• [RECORDS FOR THIS TASK]

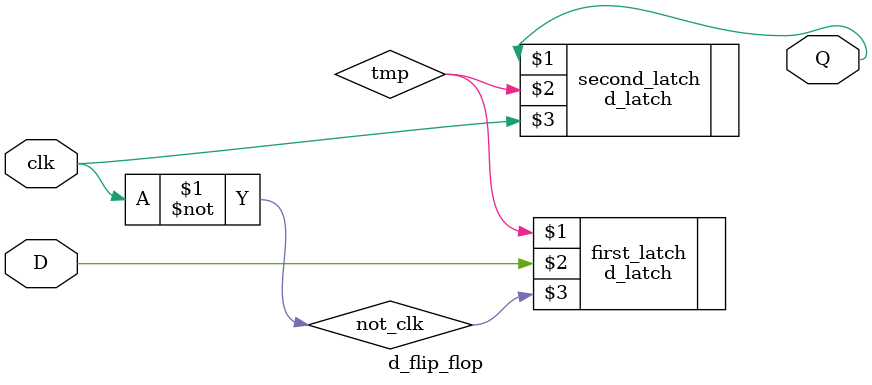
<source format=v>
`include "d_latch.v"
module d_flip_flop(D, clk, Q);
    input D, clk;
    output Q;
    wire not_clk, tmp;
    not not1(not_clk, clk);
    d_latch first_latch(tmp, D, not_clk);
    d_latch second_latch(Q, tmp, clk);
endmodule
</source>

• [TASK GOAL] Everything from the line with "not not1(not_clk, clk);" through the last line of the material above should be echoed exactly, and nothing else.

• [SOLUTION TO THIS PROBLEM]
    not not1(not_clk, clk);
    d_latch first_latch(tmp, D, not_clk);
    d_latch second_latch(Q, tmp, clk);
endmodule
</source>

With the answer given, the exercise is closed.